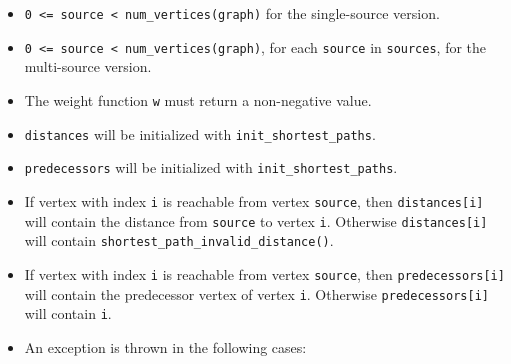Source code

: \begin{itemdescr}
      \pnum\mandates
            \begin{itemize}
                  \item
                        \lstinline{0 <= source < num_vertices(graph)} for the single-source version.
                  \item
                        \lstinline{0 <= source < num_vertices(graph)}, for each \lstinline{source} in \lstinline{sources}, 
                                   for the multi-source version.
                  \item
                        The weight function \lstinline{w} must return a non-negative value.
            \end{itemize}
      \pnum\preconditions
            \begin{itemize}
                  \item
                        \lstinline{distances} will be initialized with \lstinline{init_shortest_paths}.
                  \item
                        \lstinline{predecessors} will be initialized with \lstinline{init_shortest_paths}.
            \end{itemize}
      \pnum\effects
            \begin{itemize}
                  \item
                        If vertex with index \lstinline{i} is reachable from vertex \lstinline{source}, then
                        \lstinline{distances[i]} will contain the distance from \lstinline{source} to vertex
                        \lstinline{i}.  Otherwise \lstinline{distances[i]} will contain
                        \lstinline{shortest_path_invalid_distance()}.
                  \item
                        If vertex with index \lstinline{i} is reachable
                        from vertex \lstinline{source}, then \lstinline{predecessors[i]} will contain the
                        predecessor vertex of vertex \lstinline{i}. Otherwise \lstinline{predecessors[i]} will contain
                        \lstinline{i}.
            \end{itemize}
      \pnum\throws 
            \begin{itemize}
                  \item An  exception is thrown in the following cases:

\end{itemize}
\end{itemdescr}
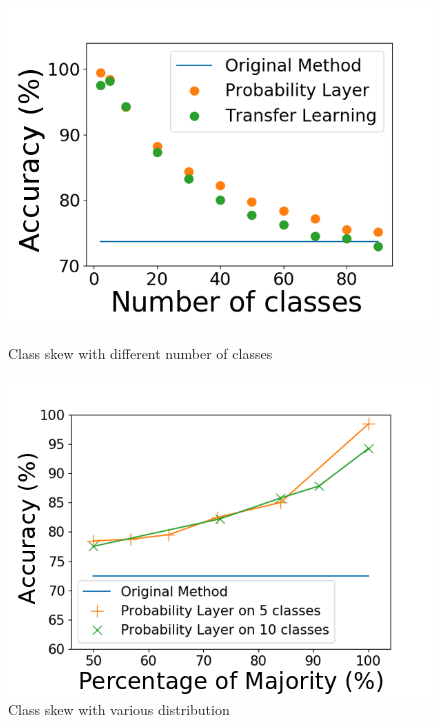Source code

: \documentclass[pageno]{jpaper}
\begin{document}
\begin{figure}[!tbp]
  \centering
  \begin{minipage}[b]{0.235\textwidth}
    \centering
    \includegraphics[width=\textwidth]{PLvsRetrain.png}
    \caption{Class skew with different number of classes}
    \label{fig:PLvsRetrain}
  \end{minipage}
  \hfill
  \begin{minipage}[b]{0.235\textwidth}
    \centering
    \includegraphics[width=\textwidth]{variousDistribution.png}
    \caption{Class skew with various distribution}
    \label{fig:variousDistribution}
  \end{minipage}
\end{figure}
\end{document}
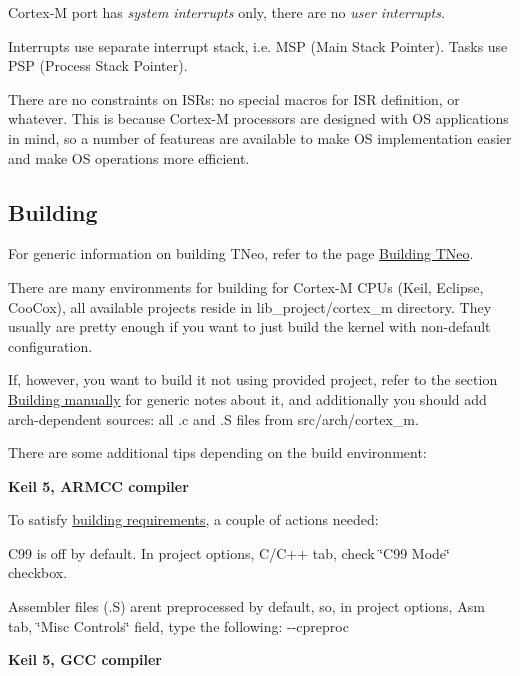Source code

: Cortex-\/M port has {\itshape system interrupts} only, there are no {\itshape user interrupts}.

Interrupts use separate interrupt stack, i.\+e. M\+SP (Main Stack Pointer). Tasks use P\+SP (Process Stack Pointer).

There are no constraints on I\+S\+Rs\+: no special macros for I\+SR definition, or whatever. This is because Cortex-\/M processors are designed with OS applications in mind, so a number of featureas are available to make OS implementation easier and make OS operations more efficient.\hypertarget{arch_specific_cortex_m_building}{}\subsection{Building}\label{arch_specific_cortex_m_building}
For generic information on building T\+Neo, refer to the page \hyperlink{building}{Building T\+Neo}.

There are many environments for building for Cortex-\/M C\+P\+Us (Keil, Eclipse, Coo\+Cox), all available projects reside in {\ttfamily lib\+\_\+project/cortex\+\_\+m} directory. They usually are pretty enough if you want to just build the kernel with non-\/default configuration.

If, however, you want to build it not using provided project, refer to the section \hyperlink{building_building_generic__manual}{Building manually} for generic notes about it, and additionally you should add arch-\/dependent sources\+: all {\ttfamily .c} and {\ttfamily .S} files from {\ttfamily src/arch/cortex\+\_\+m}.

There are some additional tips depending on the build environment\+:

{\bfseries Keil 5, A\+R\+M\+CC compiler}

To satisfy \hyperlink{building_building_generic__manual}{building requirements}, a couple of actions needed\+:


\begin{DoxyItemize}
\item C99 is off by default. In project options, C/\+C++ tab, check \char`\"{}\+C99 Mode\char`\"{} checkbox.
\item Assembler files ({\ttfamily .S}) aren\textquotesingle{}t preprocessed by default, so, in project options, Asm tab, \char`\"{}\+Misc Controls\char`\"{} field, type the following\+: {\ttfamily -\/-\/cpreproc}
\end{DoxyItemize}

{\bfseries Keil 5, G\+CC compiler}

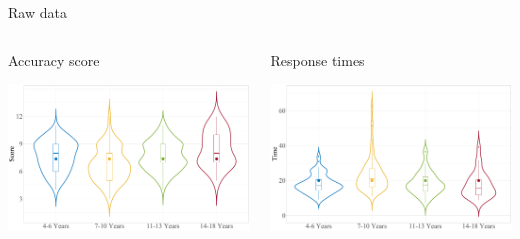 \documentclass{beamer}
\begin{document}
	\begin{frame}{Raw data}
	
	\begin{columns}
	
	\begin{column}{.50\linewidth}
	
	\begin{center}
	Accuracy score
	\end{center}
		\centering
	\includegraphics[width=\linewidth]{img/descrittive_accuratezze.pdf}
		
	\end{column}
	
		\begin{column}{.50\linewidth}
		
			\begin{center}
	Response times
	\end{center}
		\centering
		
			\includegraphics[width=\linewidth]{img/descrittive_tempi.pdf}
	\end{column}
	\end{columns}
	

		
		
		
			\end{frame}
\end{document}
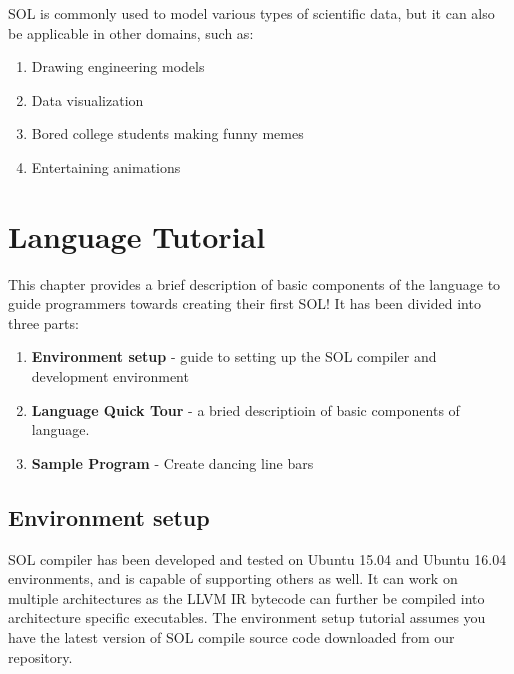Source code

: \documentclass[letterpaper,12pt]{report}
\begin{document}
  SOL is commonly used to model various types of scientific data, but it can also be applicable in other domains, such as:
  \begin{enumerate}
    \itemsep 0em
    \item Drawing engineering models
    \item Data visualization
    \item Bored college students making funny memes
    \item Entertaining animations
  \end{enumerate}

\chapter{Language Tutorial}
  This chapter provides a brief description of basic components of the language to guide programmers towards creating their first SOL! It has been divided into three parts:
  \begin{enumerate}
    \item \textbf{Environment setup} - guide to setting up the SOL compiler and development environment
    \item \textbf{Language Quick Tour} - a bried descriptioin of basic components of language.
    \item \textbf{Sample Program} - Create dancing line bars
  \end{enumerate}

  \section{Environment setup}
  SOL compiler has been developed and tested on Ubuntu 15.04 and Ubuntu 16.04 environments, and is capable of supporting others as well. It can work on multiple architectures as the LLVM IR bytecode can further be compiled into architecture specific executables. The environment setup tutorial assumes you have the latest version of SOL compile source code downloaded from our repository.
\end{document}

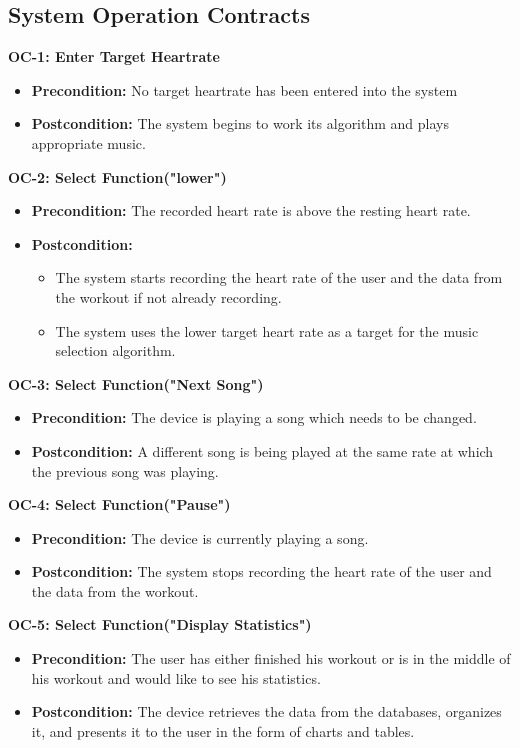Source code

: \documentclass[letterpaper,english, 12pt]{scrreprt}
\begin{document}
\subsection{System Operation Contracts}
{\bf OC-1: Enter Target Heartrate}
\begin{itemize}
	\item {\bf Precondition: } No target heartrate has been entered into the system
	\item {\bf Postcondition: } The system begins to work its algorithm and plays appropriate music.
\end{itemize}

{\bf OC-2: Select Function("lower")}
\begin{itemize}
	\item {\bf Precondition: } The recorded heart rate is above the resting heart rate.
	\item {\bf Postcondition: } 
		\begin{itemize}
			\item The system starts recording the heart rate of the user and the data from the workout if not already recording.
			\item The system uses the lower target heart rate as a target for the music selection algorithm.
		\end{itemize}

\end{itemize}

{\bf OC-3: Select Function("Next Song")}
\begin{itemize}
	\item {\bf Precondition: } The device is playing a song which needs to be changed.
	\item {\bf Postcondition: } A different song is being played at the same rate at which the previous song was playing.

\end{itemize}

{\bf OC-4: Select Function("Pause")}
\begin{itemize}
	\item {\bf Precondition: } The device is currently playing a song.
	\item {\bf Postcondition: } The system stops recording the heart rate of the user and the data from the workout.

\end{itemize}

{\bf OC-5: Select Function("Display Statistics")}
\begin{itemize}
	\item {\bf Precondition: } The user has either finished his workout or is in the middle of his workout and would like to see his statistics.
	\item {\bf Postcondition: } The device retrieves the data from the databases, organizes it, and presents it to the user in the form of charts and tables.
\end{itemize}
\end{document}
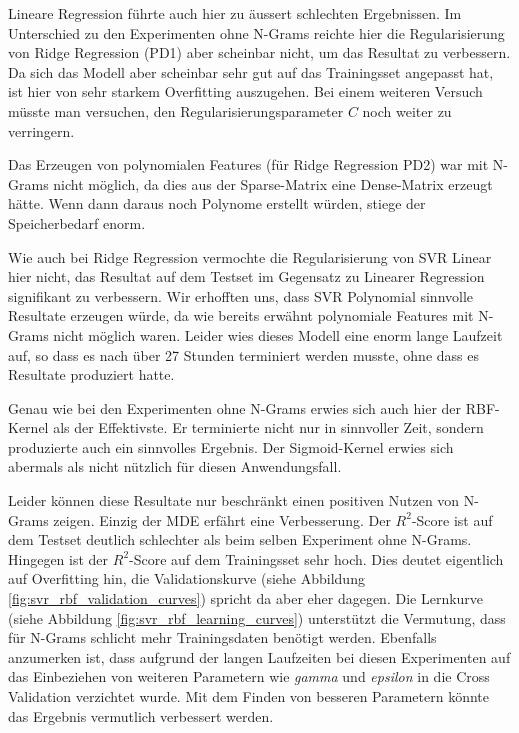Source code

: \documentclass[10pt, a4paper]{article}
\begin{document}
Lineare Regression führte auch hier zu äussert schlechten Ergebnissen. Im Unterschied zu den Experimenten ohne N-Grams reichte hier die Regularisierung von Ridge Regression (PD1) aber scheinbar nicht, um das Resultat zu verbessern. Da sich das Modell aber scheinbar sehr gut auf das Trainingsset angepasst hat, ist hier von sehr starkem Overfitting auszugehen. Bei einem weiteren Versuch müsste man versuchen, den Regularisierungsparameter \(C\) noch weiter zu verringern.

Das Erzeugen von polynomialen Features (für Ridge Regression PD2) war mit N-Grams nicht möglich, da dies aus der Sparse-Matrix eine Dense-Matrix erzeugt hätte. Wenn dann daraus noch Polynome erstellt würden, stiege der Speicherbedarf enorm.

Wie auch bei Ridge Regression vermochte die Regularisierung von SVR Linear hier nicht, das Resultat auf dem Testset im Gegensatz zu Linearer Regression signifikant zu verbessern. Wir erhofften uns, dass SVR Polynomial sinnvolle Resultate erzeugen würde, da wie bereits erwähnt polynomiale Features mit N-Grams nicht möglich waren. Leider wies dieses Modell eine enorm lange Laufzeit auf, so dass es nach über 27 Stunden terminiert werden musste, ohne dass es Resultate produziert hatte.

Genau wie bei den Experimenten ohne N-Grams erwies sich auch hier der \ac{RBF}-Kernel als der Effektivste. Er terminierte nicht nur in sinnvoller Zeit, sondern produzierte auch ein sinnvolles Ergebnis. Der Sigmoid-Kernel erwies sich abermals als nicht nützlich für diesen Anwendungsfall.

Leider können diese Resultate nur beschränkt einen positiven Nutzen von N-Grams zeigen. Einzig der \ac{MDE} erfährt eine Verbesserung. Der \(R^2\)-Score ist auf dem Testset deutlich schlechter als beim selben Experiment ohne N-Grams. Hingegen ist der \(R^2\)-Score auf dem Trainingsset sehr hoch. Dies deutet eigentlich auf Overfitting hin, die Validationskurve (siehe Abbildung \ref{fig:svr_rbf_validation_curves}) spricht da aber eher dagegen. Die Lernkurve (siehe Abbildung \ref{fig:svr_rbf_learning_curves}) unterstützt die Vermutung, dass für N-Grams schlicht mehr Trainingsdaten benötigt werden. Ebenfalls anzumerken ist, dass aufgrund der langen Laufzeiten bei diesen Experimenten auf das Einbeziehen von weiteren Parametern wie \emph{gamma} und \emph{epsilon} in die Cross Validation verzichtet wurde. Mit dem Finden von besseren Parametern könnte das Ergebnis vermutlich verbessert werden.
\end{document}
++++++++++
**PROBLEM**
If a line in the data above contains "PLvsRetrain", return that line.

**YOUR SOLUTION**
    \includegraphics[width=\textwidth]{PLvsRetrain.png}
    \label{fig:PLvsRetrain}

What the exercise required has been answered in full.